Any recommendations would be greatly received

Thanks,

[giulix63]

Please, refer to RH BZ.

[caroseuk]

I have gone through it and downloaded the check script.

My servers are all vulnerable and the systemtap technique fails for me. (Kernel-dev package is different version to the running kernel) so it cannot run the .stp file.

[TrevorH]

So install the matching kernel-devel package then...

[caroseuk]

Hi Trevor, I've tried to but no sign of that package in the repos,

Output from $ sudo yum install kernel-devel-$(uname -r)

Loading mirror speeds from cached hostfile
* base: centos.hyve.com
* epel: mirrors.coreix.net
* extras: centos.hyve.com
* remi-php70: remi.check-update.co.uk
* remi-safe: remi.check-update.co.uk
* updates: centos.hyve.com
No package kernel-devel-3.10.0-229.20.1.el7.x86_64 available.
Error: Nothing to do

Upon looking at the installed kernel packages using "# rpm -qa kernel\* | sort"

kernel-3.10.0-229.20.1.el7.x86_64
kernel-3.10.0-327.28.2.el7.x86_64
kernel-3.10.0-327.28.3.el7.x86_64
kernel-3.10.0-327.36.1.el7.x86_64
kernel-3.10.0-327.36.2.el7.x86_64
kernel-devel-3.10.0-327.36.2.el7.x86_64
kernel-headers-3.10.0-327.36.2.el7.x86_64
kernel-tools-3.10.0-327.36.2.el7.x86_64
kernel-tools-libs-3.10.0-327.36.2.el7.x86_64

It looks like i'm using the 3.10.0-229.20.1.el7.x86_64 kernel, though after rebooting it doesn't seem to want to use the newer kernel..

Any ideas? Sorry i've only been using linux for 4/5 months so still getting to grips with it.

[TrevorH]

You're still running a 7.1 kernel which has been unsupported since the release of 7.2 in November last year.
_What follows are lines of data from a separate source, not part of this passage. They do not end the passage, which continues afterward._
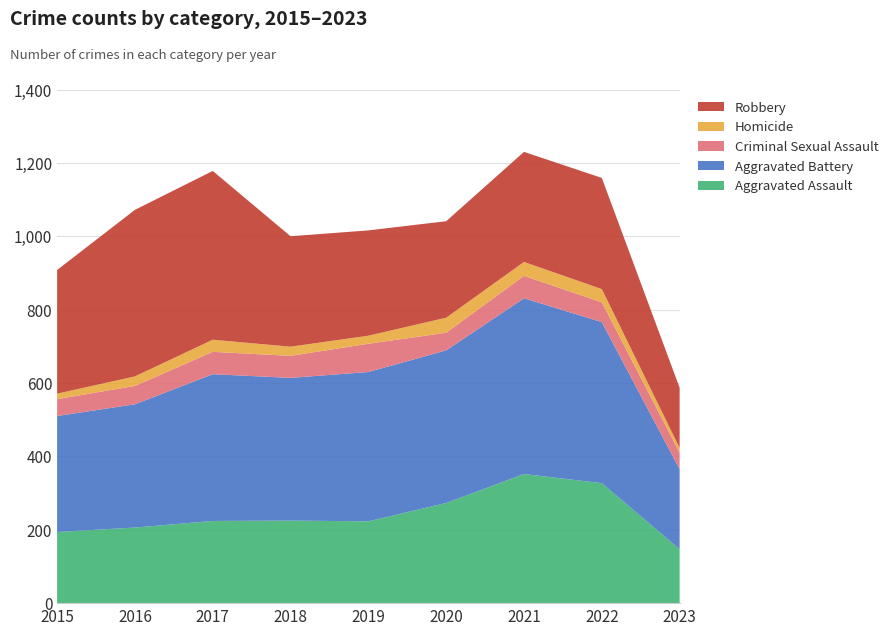

Reading left to right, extract all data points from this chart.

Aggravated Assault: 194	206	224	225	223	273	352	327	147
Aggravated Battery: 316	336	400	389	407	416	479	439	218
Criminal Sexual Assault: 46	50	61	60	77	48	61	54	45
Homicide: 15	26	33	25	22	41	38	36	13
Robbery: 337	454	460	301	287	263	300	303	164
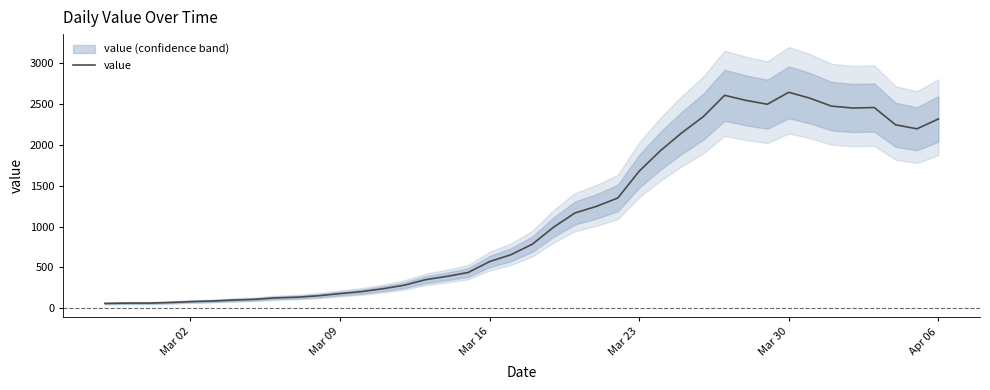

What is the highest value of the value series?

2639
You should be running kernel-3.10.0-327.36.2.el7.x86_64 which is the latest available kernel. If you are rebooting and not getting the right kernel then either your /boot/grub2/grub.cfg is pointing at the wrong default kernel or you have a broken software RAID device in use for your /boot. Check in /proc/mdstat to see if it is using both devices if so.

[caroseuk]

Hi Trevor, thanks for the speedy response.
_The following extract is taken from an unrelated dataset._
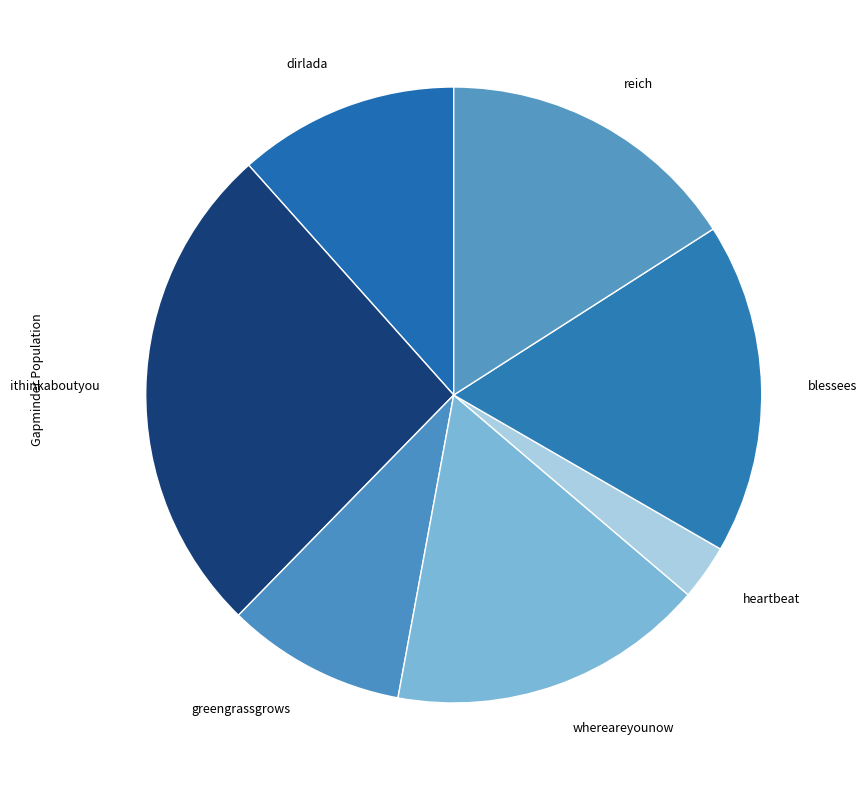

Rank the categories by value from lowest to highest.

heartbeat, greengrassgrows, dirlada, reich, whereareyounow, blessees, ithinkaboutyou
I managed to get it booting with the most up to date kernel. However when I try to run the mitigation script, I get :

Code: Select all

semantic error: while resolving probe point: identifier 'syscall' at dirty-cow-fix.stp:5:7
        source: probe syscall.ptrace {  // includes compat ptrace as well
                      ^

semantic error: no match

Which is apparently because I need the kernel-debuginfo package installed. However this is not found using the package manager

Any idea how I get this installed? Sorry for the noobish question.

[TrevorH]

The base-debuginfo repo is disabled by default - use --enablerepo=base=debuginfo on your yum command to temporarily enable it. As all debuginfo files go in the same repo and it contains the xen4centos builds too, you will need to explicitly install the matching one like yum --enablerepo=base-debuginfo install kernel-debuginfo-3.10.0-36.2.1.el7

[caroseuk]

Your a star! thanks Trevor, works a treat

I can panic less now.

Have a good weekend

[toracat]

Or you can use the debuginfo-install command (installed by yum-utils) like:

Code: Select all

debuginfo-install kernel-3.10.0-327.36.2.el7

Or

Code: Select all

debuginfo-install kernel-$(uname -r)

Note that you do not need to enable the base-debuginfo repo.